Pour toutes les raisons que j'ai évoquées, tant sur le montant du prix que sur le coût de location, je vous invite à ne pas renvoyer ce projet de loi en commission ou, alors, à en assumer politiquement la responsabilité !
M. Mark Muller, conseiller d'Etat. Le Conseil d'Etat ne s'opposera pas au renvoi en commission de ce projet de loi, mais il demandera à la commission des travaux d'examiner très rapidement ce projet, pour voir quelles économies pourraient éventuellement être réalisées à ce stade.
Sur le principe, le Conseil d'Etat considère que ce projet d'investissement est un bon projet, pour deux raisons au moins.
La première, c'est qu'il s'agit d'un investissement dans un bâtiment administratif tout à fait ordinaire, un immeuble qu'on pourrait qualifier «d'immeuble de rendement» et qui pourrait parfaitement, à un moment ou à un autre, être réalisé à des conditions tout à fait intéressantes pour l'Etat. On ne peut pas comparer ce type d'investissement à un investissement pour un ouvrage routier ou pour une école, par exemple ! (Brouhaha.)
La deuxième raison qui amène le Conseil d'Etat à soutenir toujours et encore ce projet de loi, c'est que la réalisation de cet immeuble permettra de regrouper un certain nombre de services aujourd'hui disséminés dans le canton, services qui louent des locaux dont les loyers sont parfois extrêmement élevés. De ce point de vue également, la réunion de ces services dans des locaux propriété de l'Etat est une opération rentable pour les finances publiques de notre République.
D'ailleurs, je me permets de vous informer à ce stade que le Conseil d'Etat examine de façon tout à fait générale l'opportunité de créer une cité administrative. (Commentaires.) Ce n'est pas un scoop; vous êtes au courant de ce projet: nous envisageons de réaliser un certain nombre d'immeubles de bureaux, afin de réunir de manière plus globale et dans une perspective générale, un grand nombre de services, aujourd'hui disséminés dans le canton et qui coûtent fort cher en termes de location de locaux.
Nous ne nous opposons donc pas au renvoi en commission de ce projet, mais nous demandons à la commission des travaux de l'examiner rapidement et de le présenter à nouveau au Grand Conseil à bref délai. (Applaudissements.)

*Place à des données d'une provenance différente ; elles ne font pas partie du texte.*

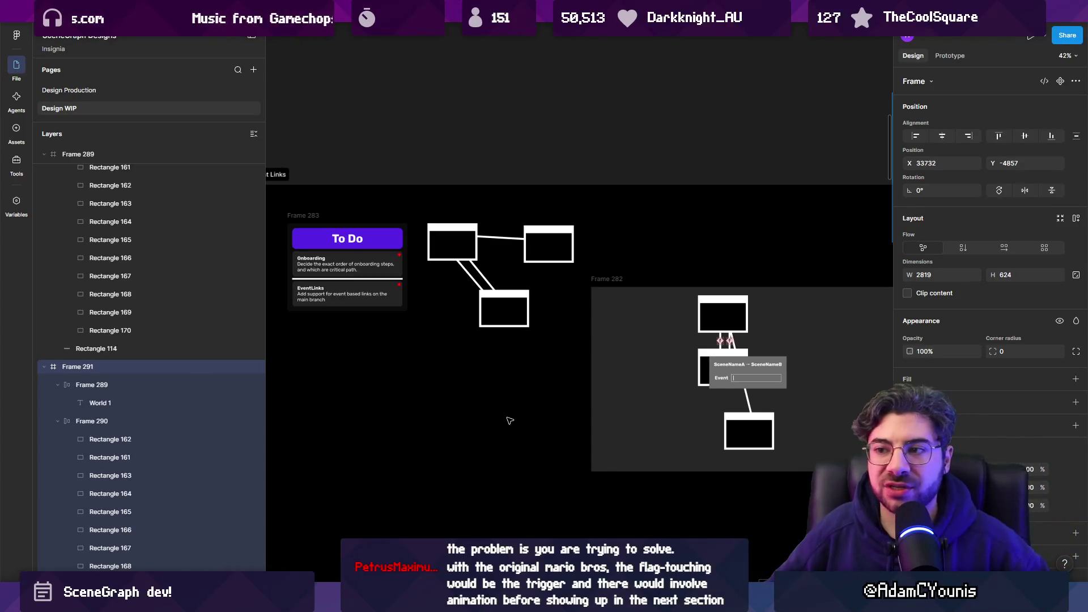
# - Bring Unity forward and pan and zoom the SceneGraph canvas to show more connected room nodes
pyautogui.moveTo(395, 594)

Le président. Monsieur le rapporteur, je vous rends raison: c'est vous qui aviez lu le règlement de manière correcte ! Par conséquent, vous avez bien fait de prendre la parole et d'insister pour l'avoir... (Applaudissements.) Mesdames et Messieurs les députés, je vous soumets la proposition de renvoi en commission de ce projet, qui en revient avec neuf voix pour et cinq abstentions.
Mis aux voix, le renvoi du projet de loi 9463 à la commission des travaux est adopté par 46 oui contre 37 non et 1 abstention.